Right after graduation, I decided to find employment the soonest I can. Why? First, I want to earn my own money so I can buy things whenever I want to. And second, I want to be rich.
Growing up in a family who lives an average life allowed me to finish my entire scholastic years in private schools which I am thankful because, while I’m in the midst of my job-hunting period, companies would first rely on which University or Colleges you finished a degree.
Ten years ago and up to now, Call Centers or BPO companies have been the greatest job-opportunity hub for fresh graduates (back then) like me would find.
And so I was blessed to be shortlisted and soon offered me an employment.
On my first job my take home package was already Php12000, back then, it was pretty high for fresh grad like me. But I wasn’t satisfied.
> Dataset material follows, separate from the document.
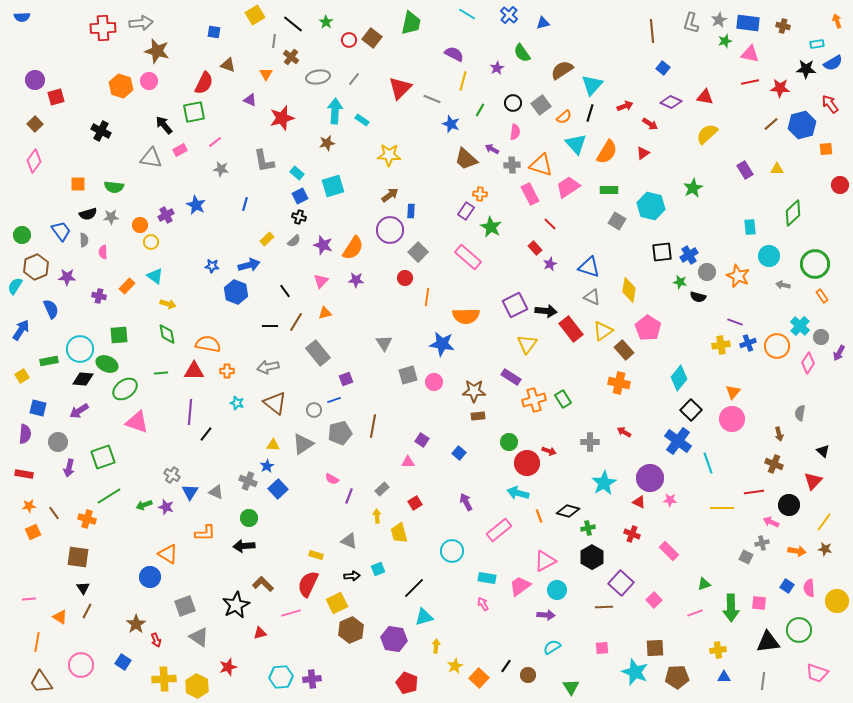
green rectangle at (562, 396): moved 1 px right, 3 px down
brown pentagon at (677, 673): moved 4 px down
When an officemate told me about this new company that offers Php5000 higher compensation, I immediately resigned and applied to this second company of mine.
Yes, at the age of 20, I am already earning Php17000 a month for myself.
My lifestyle started to change as the days went by.
Every payday, I would find myself buying unnecessary items just for the sake of “buying”. I won’t eat at home rather will ask my mom to dine with me outside instead.
I am not a gadget type of a person, but because I know I have a lot to spend, I got myself the latest colored-polyphonic phone, had my braces and surprised my sister with a brand new cellular phone. I really didn’t care about the future. I literally didn’t save up.
But we all know that CHANGE is the only permanent thing in life. Like in any other companies, nobody can predict what the future holds. In short, the company terminated the account I’m part and become unemployed.
At first, I really didn’t feel the burden of not having a job, maybe because of my take-home separation pay. I can still live the luxury of it. Not until I became ill. Due to irregularities of my shifting schedule, my immune systems become weak. I don’t have enough money to support my medication and have to ask my parents to shoulder it.
It’s frustrating! Then I realized, if only I have saved up for the future, it wouldn’t really be a problem.
After my month-long bed rest, I decided to find myself a new job.
Then I was able to find a new one. Although it offers almost 50% lower than my previous, I have no choice, so I accepted it.
I could not imagine that I survived. That’s when I realized that there was a big difference between loving the job because you enjoy coming to work from loving the job because it offers satisfactory compensation but you are not happy with what you’re doing.
Would you imagine, with that amount, I could still buy things that I want, how? I learned how to budget my money. I also became a wise consumer, wherein I got to pick the product with quality on a cheaper price. So that I can still eat to fancy restaurants whenever, wherever.
All this time, I thought, that if a have a lot of money, I will be happy but I am not.
Now that I am already in my 30’s, I am doing freelance job but I am happy. I get to spend my money on products and services that my allotted budget can only cover. I travel but I make sure that the money I will spend was fairly earned.
I may not be wealthy in terms of numbers, but I am wealthy of the memories that money can’t buy.
From my “piso-piso” savings, I know in the future it will become millions.
“Always save up for the rainy season”.